DOCUMENT EXCERPT START
# 3-2-1 for brisket?



## jajlanderson (Jun 30, 2013)

getting ready for my maiden voyage on a Primo XL and want to start with a brisket and a pork butt.  Jeff Phillips talks about using the 3-2-1 method of open, wrapped and open for ribs.  would that work for brisket as well to help with the tenderness and juices putting a little beer and/or apple juice in the foil?


----------



## themule69 (Jun 30, 2013)

To make a long story short. Probably not. What size is the brisket?

Happy smoken.

David


----------



## geerock (Jun 30, 2013)

If you're asking if 3 hours open, 2 hours wrapped, 1 hour open will work for brisket the answer is no..... on many levels.  Some wrap part way thru the cook and others ( like myself ) leave it unwrapped until it reaches about 200 IT and then double wrap in foi with a little liquidl and then a towel or blanket and in a cooler for it to rest for an hour or two.  This is where the magic really happens.  Now keep in mind I always smoke a full packer brisket.  If you have just the flat some will chime in and suggest wrapping earlier as it cooks to preserve moisture.  In either case you need patience.  If you pull it too early or don't let it rest you may be sorry.


----------



## Dutch (Jun 30, 2013)

jajlanderson- With brisket (Whole packer, flat or point) the time that it takes to cook them is well beyond the 5 hour window that Jeff uses for 3-2-1 ribs. 

With large muscle meats such as brisket and butts, it's a matter of cooking to temperature and not by the clock. Some folks will use foil to wrap brisket and butts to get through the stall (around 160°-165°) and others don't. The Stall or plateau phase is where the break-down of the connective tissues takes place-it can't be avoided and some times you'll encounter a couple of stalls during the cook.

Post up q-view of your cook so we all can admire your handy work.


----------



## jajlanderson (Jun 30, 2013)

My bad - I was really talking about the 2 hour wrap with liquid then final hour unwrapped part. I will be cooking a whole packer so it will be a lot more than 6 hours I am sure. The smoker isn't here yet so i am just planning to try to make the first effort a good one. 

Geerock do you think the double wrap in cooler phase works better than while in the cook?


----------



## themule69 (Jun 30, 2013)

the only time a wrap. is when i pull it off at rest.
DOCUMENT EXCERPT END
EXTRACTED RECORDS START
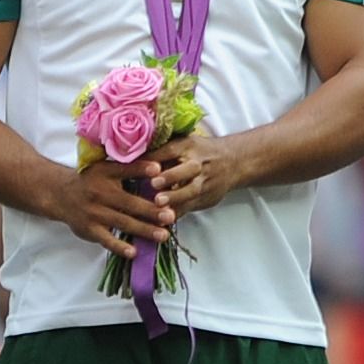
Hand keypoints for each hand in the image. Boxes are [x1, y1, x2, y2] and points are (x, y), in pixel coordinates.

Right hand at [52, 154, 173, 255]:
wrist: (59, 194)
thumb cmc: (91, 180)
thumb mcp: (106, 168)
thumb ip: (130, 168)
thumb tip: (159, 166)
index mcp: (105, 174)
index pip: (125, 170)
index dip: (141, 170)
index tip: (159, 170)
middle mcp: (99, 193)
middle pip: (129, 203)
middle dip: (151, 210)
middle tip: (171, 216)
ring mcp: (94, 213)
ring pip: (122, 222)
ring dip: (144, 230)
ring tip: (163, 235)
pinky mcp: (89, 229)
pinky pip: (106, 240)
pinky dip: (119, 247)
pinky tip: (134, 252)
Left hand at [141, 125, 255, 220]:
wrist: (235, 162)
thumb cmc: (199, 152)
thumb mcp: (185, 143)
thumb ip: (162, 150)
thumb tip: (129, 155)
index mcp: (189, 146)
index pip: (172, 150)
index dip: (157, 157)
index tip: (140, 164)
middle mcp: (199, 163)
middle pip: (187, 169)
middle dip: (171, 176)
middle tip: (154, 183)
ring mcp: (206, 181)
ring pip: (191, 190)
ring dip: (175, 197)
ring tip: (159, 203)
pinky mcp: (208, 197)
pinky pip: (192, 206)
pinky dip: (179, 212)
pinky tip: (165, 219)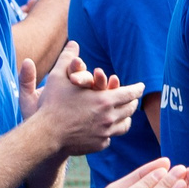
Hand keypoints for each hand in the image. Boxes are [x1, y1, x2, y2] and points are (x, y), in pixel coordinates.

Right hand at [26, 42, 143, 156]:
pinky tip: (109, 128)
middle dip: (133, 102)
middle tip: (133, 100)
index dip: (137, 89)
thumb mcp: (58, 77)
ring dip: (126, 118)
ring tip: (125, 114)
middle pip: (130, 109)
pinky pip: (111, 137)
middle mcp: (110, 117)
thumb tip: (73, 42)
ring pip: (124, 125)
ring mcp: (106, 133)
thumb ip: (68, 59)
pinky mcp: (100, 145)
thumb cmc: (52, 104)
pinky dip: (111, 131)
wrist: (46, 134)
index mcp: (105, 99)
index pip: (130, 93)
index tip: (141, 87)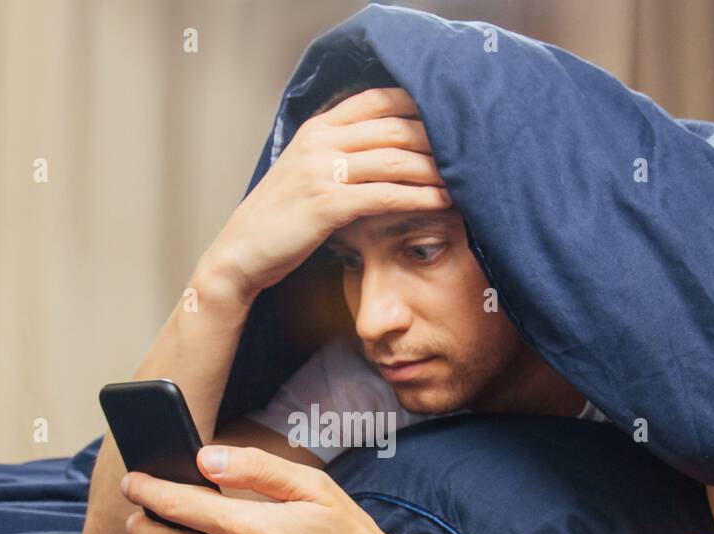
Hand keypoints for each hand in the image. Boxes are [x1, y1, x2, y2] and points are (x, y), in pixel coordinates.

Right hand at [203, 87, 451, 302]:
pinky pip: (384, 194)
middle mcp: (320, 142)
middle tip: (473, 150)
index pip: (378, 99)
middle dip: (438, 137)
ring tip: (469, 176)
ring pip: (394, 159)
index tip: (451, 119)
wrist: (240, 254)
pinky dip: (419, 196)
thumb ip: (338, 152)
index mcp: (318, 128)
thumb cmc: (280, 220)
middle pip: (394, 126)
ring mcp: (321, 171)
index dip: (419, 105)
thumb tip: (385, 147)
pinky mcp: (326, 205)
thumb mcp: (306, 172)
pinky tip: (444, 201)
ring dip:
EXTRACTED RECORDS END
*TASK INSTRUCTIONS*:
1: Duplicate the part of the brisket thread that opens with the words containing "With large muscle" and closes with "a good one.".
2: Please carry the brisket thread forward with its next part, starting right after the last sentence shown.
These rows come from a separate source.

*PER-TASK OUTPUTS*:
1:
With large muscle meats such as brisket and butts, it's a matter of cooking to temperature and not by the clock. Some folks will use foil to wrap brisket and butts to get through the stall (around 160°-165°) and others don't. The Stall or plateau phase is where the break-down of the connective tissues takes place-it can't be avoided and some times you'll encounter a couple of stalls during the cook.

Post up q-view of your cook so we all can admire your handy work.


----------



## jajlanderson (Jun 30, 2013)

My bad - I was really talking about the 2 hour wrap with liquid then final hour unwrapped part. I will be cooking a whole packer so it will be a lot more than 6 hours I am sure. The smoker isn't here yet so i am just planning to try to make the first effort a good one.

2:
remember to post a Qview

Happy smoken.

David


----------



## bama bbq (Jun 30, 2013)

jajlanderson said:


> getting ready for my maiden voyage on a Primo XL and want to start with a brisket and a pork butt.  Jeff Phillips talks about using the 3-2-1 method of open, wrapped and open for ribs.  would that work for brisket as well to help with the tenderness and juices putting a little beer and/or apple juice in the foil?


I will probably take a different position than others on here.  Though the "3-2-1" actual times won't work because brisket takes a LOT longer than 6 hrs to cook, the concept CAN be applied.  When the brisket hits its stall, you can wrap it in foil and add a braising concoction if desired (aka TX Crutch), then you can pull it out of the crutch and place it back on the cooker sensa foil to tighten it up like you do ribs.  I say GO FOR IT and tell us how it worked out for you.


----------



## geerock (Jun 30, 2013)

jajlanderson said:


> My bad - I was really talking about the 2 hour wrap with liquid then final hour unwrapped part. I will be cooking a whole packer so it will be a lot more than 6 hours I am sure. The smoker isn't here yet so i am just planning to try to make the first effort a good one.
> 
> Geerock do you think the double wrap in cooler phase works better than while in the cook?


Yeah.....   what Mule69 said.  Thats how I do mine.  The best time to eat brisket is after the rest period. Unwrap, slice and eat.  I can't see why we would rest a thick piece of meat to let the juices distribute and tenderize, and then let it go back to where you started.  You wouldnt do it after resting a steak.   No different.  But hell try it if you feel so inclined.


----------



## jajlanderson (Jun 30, 2013)

Thanks. The rest description helps make that decision.  I will leave it unwrapped the whole time and do the cooler rest steps.


----------



## themule69 (Jun 30, 2013)

jajlanderson said:


> Thanks. The rest description helps make that decision. I will leave it unwrapped the whole time and do the cooler rest steps.


Remember to post a Qview. we all like to DROOL!!!

Happy smoken.

David


----------



## jajlanderson (Oct 16, 2013)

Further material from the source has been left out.